> _Exercise goal_
Count the lines in the records that contain the word "Senator". Reply with the number alone.
Segment Start: Data supplied
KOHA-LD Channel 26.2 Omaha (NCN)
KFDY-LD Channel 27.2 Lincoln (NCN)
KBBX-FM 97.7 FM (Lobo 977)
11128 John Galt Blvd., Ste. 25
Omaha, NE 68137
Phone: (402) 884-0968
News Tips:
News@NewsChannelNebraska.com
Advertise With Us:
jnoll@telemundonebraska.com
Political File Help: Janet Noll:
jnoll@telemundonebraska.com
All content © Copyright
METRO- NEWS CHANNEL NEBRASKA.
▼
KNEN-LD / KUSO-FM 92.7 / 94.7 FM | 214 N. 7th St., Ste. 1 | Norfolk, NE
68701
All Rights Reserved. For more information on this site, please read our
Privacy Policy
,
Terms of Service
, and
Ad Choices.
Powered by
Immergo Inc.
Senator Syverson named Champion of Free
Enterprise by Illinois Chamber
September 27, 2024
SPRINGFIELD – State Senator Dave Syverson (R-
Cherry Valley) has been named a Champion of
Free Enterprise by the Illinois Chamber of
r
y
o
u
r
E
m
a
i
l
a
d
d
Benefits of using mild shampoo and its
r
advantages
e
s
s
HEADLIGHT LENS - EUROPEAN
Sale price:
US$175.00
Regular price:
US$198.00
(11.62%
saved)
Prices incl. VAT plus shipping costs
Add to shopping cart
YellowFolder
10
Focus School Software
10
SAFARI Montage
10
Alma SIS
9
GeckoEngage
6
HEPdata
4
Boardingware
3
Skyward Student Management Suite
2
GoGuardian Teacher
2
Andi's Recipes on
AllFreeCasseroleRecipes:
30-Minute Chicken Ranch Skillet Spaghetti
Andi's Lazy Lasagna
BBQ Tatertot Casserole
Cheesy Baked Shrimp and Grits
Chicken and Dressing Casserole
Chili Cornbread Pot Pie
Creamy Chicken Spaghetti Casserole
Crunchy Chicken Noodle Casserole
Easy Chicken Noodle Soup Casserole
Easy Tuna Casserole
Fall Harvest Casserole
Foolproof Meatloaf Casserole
Segment End: Data supplied
> _Output of the task_
2